While We’re on the Subject of…… Penguins

Jill’s comment yesterday about the penguins at Boulders Beach in South Africa sent me back to flicking through my albums of my round the world trip in 1997.

My first port of call was Cape Town at the beginning of July, which everyone told me was a very odd time to visit South Africa; but it was off season, I didn’t need to plan too much in advance and could roll up to places unannounced and get a bed for the night.  To my eye, the weather was lovely, even though locals told me it was cold.

Before I went, I had no idea about the penguins, so close to the town.  But I went, I watched them and then I stayed at a bed and breakfast right beside the beach, which embraced the pure penguinness of the place.

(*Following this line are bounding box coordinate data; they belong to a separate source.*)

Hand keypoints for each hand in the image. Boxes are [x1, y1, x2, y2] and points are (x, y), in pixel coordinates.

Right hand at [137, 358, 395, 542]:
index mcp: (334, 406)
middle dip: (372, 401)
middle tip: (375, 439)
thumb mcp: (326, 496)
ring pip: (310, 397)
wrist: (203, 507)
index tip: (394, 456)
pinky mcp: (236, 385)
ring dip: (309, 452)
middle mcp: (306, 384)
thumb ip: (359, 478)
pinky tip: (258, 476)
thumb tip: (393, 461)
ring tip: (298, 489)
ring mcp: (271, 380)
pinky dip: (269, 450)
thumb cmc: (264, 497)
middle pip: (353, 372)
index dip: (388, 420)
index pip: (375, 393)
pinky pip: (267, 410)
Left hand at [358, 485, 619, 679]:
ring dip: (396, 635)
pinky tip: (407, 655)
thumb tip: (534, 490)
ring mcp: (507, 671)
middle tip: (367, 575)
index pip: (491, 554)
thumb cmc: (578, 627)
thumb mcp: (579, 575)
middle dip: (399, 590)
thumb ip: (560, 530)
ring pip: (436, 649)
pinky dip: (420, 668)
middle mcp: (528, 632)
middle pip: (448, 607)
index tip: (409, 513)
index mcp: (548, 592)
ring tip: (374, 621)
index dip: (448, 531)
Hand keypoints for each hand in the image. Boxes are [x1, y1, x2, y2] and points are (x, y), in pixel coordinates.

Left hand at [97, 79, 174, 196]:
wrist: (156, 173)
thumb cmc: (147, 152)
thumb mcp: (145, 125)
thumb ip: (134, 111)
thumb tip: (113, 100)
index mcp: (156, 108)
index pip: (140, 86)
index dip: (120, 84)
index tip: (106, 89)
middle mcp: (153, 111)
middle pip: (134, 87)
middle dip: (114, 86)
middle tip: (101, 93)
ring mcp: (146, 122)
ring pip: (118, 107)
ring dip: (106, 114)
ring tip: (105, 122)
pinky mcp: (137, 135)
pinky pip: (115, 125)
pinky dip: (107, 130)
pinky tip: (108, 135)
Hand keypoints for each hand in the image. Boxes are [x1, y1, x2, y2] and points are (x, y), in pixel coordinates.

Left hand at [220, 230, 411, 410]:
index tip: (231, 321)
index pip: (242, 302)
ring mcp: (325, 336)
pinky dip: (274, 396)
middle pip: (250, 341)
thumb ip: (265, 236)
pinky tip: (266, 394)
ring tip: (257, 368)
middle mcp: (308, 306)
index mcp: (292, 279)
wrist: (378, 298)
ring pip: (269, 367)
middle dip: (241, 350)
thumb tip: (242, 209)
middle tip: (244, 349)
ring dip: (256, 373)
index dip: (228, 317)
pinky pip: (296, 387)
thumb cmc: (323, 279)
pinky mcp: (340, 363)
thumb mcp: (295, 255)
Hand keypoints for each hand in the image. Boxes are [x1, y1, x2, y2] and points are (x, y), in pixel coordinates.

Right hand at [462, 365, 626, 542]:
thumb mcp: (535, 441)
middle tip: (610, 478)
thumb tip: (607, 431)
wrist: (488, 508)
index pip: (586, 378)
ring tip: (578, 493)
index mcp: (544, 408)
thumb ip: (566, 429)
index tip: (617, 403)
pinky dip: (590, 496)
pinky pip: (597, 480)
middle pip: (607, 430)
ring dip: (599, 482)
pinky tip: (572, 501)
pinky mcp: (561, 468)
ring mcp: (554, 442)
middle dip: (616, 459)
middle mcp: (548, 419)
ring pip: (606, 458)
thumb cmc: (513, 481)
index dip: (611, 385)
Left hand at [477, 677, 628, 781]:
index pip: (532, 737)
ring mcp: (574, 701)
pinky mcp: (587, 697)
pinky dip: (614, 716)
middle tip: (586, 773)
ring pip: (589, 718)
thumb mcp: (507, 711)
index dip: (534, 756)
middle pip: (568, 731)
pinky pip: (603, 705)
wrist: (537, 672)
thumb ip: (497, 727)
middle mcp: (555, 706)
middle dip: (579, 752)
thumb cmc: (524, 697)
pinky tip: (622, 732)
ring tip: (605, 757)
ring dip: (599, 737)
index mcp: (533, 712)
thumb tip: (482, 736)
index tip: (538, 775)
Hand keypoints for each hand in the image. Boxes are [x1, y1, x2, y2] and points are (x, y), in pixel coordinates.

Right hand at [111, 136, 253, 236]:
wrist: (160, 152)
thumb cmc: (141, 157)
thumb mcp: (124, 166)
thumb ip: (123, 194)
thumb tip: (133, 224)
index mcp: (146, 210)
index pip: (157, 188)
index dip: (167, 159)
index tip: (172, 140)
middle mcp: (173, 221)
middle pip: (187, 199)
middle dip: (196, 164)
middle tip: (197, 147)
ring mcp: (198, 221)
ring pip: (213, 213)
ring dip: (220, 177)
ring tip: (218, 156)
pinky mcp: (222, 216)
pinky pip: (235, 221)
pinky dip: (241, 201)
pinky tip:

While I was travelling, in my pre-digital camera days, I would have the rolls of completed film developed whenever I reached a place I would stay for a couple of days or enough time for them to be precessed.  After I’d weeded out any real duffers, I posted the prints back to my parents in the UK both for safe keeping, and so they could see where I was and what I was doing (this was also before I knew how to send email, or even if it were possible).  I kept the negatives just in case.  So when I got back to the UK after 5 months away I spent several enjoyable days reviewing the photos and remembering the adventures I’d had.

So now I’m thinking that maybe 15 years on I might occasionally post a reminder to myself where I was each week, and reflect on  the miles travelled and the people met.

Interested?  If you know the places now, you could tell me how they’ve changed in the intervening years.